Reputation: 3656
I am trying to train a model using the R package caret
. My data set is rather large (600 K rows) and it all takes very long.
So far I use the below code. I do repeated cv (this is what train is about) but only 2 repeats and 5 times cv to speed it all up. For the grid I take only a rather small set of values. Nevertheless it takes hours and hours. Is there a possibility to interrupt the traning look at the results so far and continue?
short.train.ctrl = trainControl(method = "repeatedcv",repeats=2,number=5)
grid <- expand.grid(shrinkage=c(0.1), n.trees=c(500),n.minobsinnode=c(1000),interaction.depth = c(7,8,9,10))
caret.train = train(target ~.,data = data[,filter],
method = "gbm",distribution="adaboost",
tuneGrid = grid,
metric = "accuracy",
trControl =short.train.ctrl
)
Upvotes: 1
Views: 272
Reputation: 23608
Short answer: No.
Somewhat longer: No interrupts in caret. How should the program know where / when to stop?

Chart understanding data

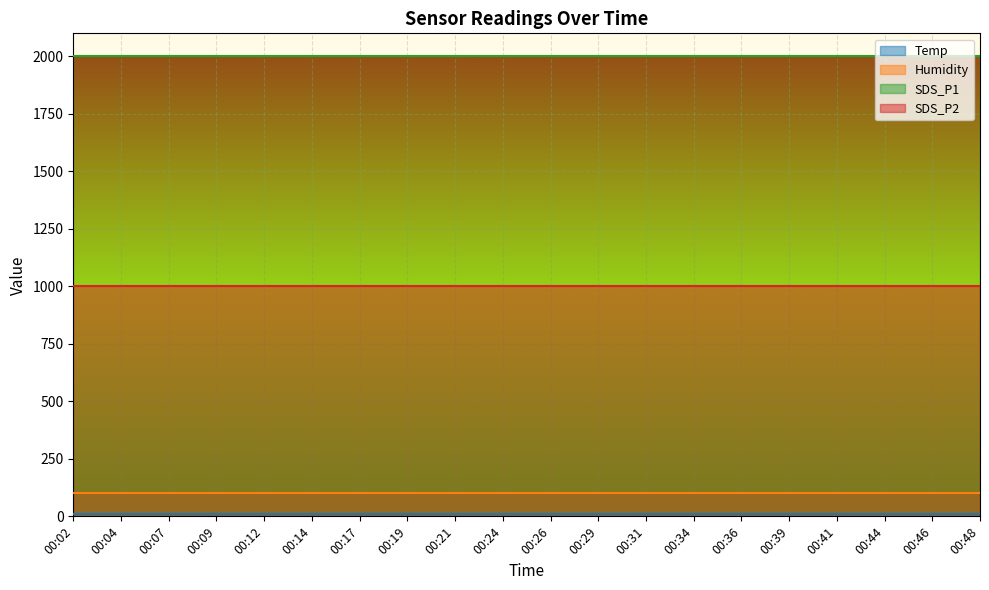

Reading left to right, list all the values displayed in this chart.

Temp: 00:02=10.8	00:04=10.8	00:07=10.8	00:09=10.7	00:12=10.7	00:14=10.7	00:17=10.6	00:19=10.6	00:21=10.7	00:24=10.7	00:26=10.7	00:29=10.7	00:31=10.6	00:34=10.6	00:36=10.6	00:39=10.6	00:41=10.6	00:44=10.7	00:46=10.7	00:48=10.6
Humidity: 00:02=99.9	00:04=99.9	00:07=99.9	00:09=99.9	00:12=99.9	00:14=99.9	00:17=99.9	00:19=99.9	00:21=99.9	00:24=99.9	00:26=99.9	00:29=99.9	00:31=99.9	00:34=99.9	00:36=99.9	00:39=99.9	00:41=99.9	00:44=99.9	00:46=99.9	00:48=99.9
SDS_P1: 00:02=1999.9	00:04=1999.9	00:07=1999.9	00:09=1999.9	00:12=1999.9	00:14=1999.9	00:17=1999.9	00:19=1999.9	00:21=1999.9	00:24=1999.9	00:26=1999.9	00:29=1999.9	00:31=1999.9	00:34=1999.9	00:36=1999.9	00:39=1999.9	00:41=1999.9	00:44=1999.9	00:46=1999.9	00:48=1999.9
SDS_P2: 00:02=999.9	00:04=999.9	00:07=999.9	00:09=999.9	00:12=999.9	00:14=999.9	00:17=999.9	00:19=999.9	00:21=999.9	00:24=999.9	00:26=999.9	00:29=999.9	00:31=999.9	00:34=999.9	00:36=999.9	00:39=999.9	00:41=999.9	00:44=999.9	00:46=999.9	00:48=999.9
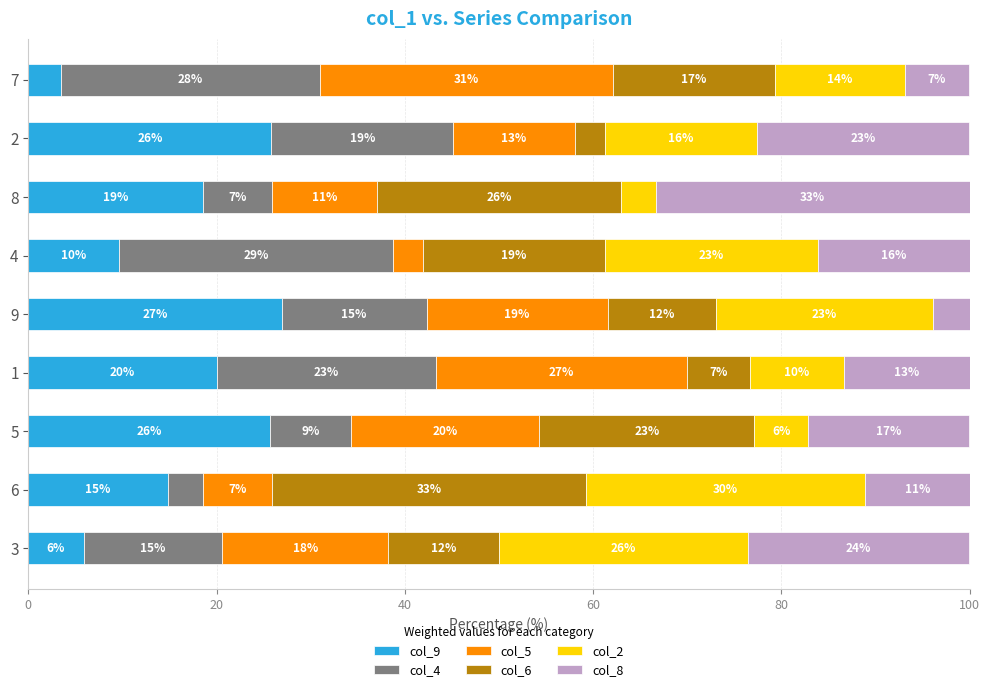

What are all the series names shown in the legend?

col_9, col_4, col_5, col_6, col_2, col_8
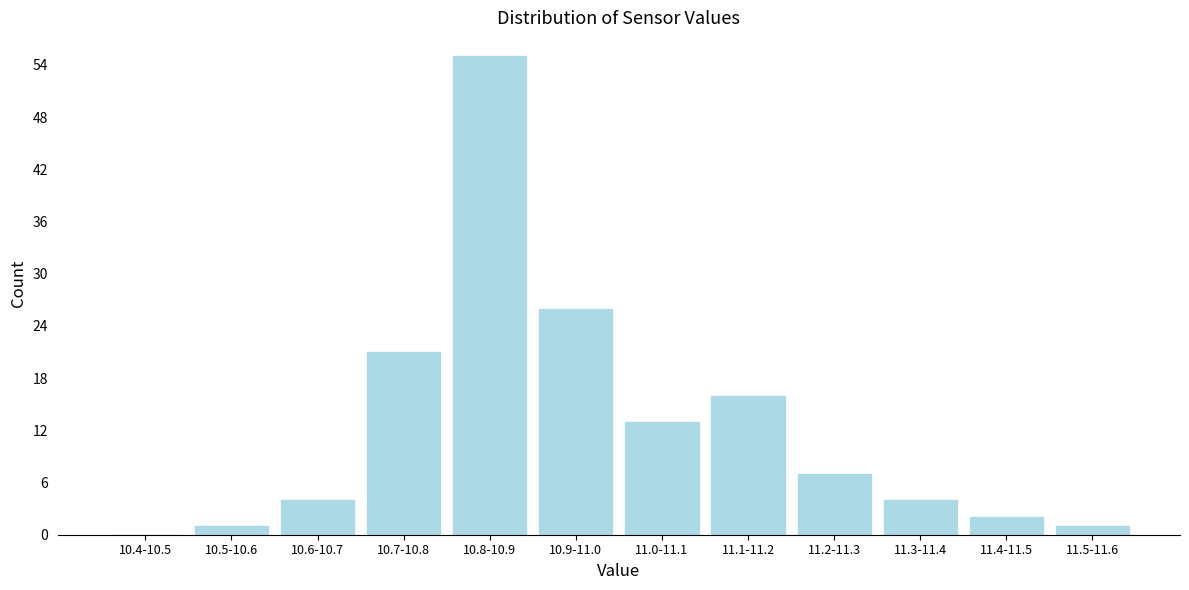

Reading right to left, extract all data points from this chart.

11.5-11.6=1	11.4-11.5=2	11.3-11.4=4	11.2-11.3=7	11.1-11.2=16	11.0-11.1=13	10.9-11.0=26	10.8-10.9=55	10.7-10.8=21	10.6-10.7=4	10.5-10.6=1	10.4-10.5=0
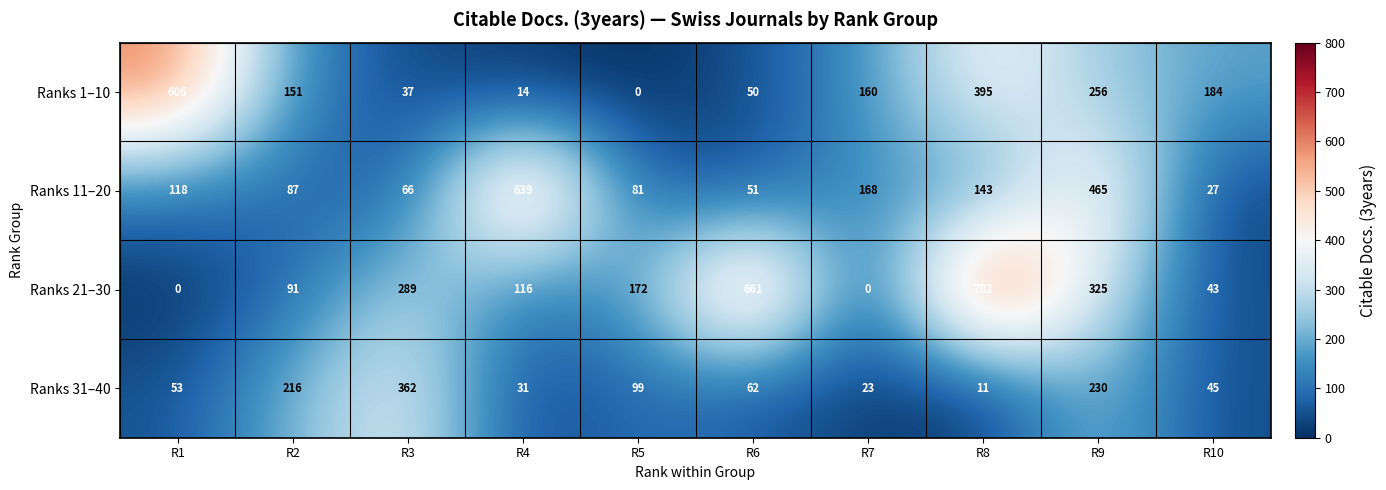

How many data points in Ranks 1–10 are less than 160?

5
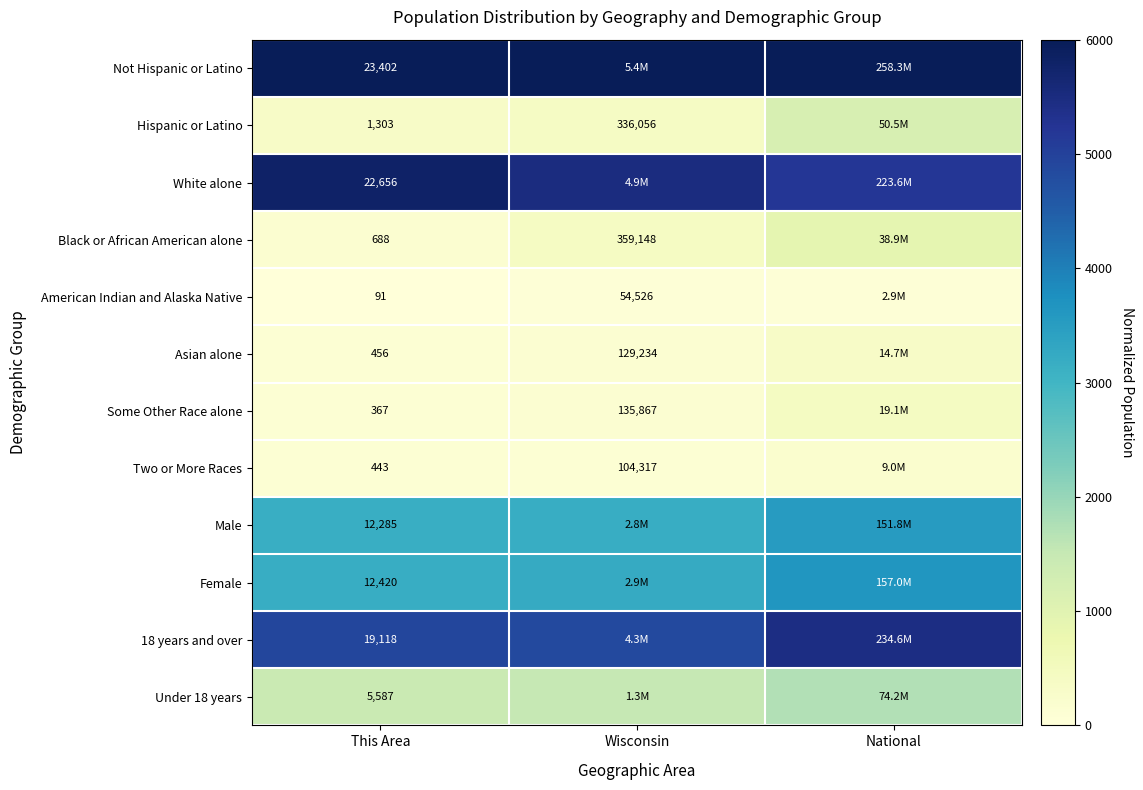

What is the total value across all series at Wisconsin?

25505.2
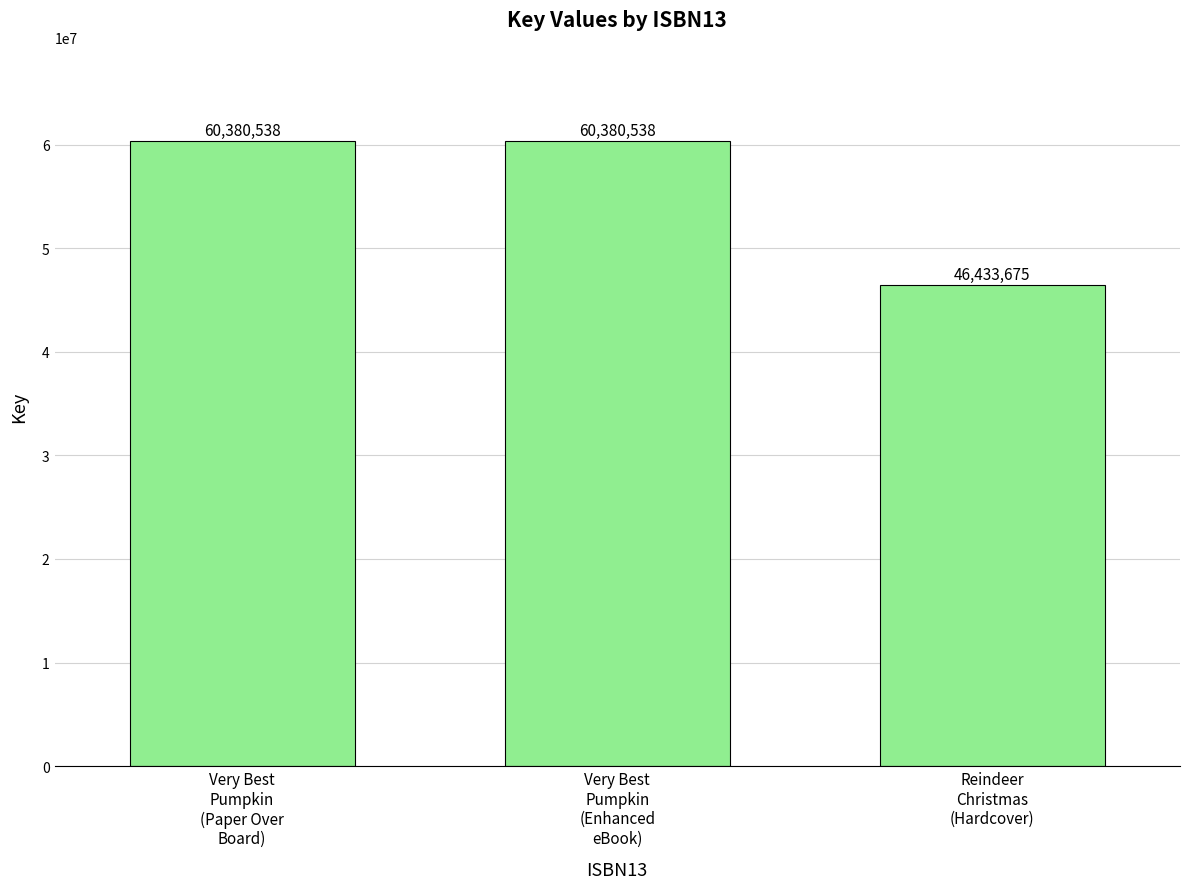

Count the values in the range 46433675 to 60380538.

3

▶ _Your goal_
Reproduce, word for word, the portion of the caret training thread running from "So far I use" to "when to stop?".

▶ _Your response_
So far I use the below code. I do repeated cv (this is what train is about) but only 2 repeats and 5 times cv to speed it all up. For the grid I take only a rather small set of values. Nevertheless it takes hours and hours. Is there a possibility to interrupt the traning look at the results so far and continue?
short.train.ctrl = trainControl(method = "repeatedcv",repeats=2,number=5)
grid <- expand.grid(shrinkage=c(0.1), n.trees=c(500),n.minobsinnode=c(1000),interaction.depth = c(7,8,9,10))
caret.train = train(target ~.,data = data[,filter],
method = "gbm",distribution="adaboost",
tuneGrid = grid,
metric = "accuracy",
trControl =short.train.ctrl
)
Upvotes: 1
Views: 272
Reputation: 23608
Short answer: No.
Somewhat longer: No interrupts in caret. How should the program know where / when to stop?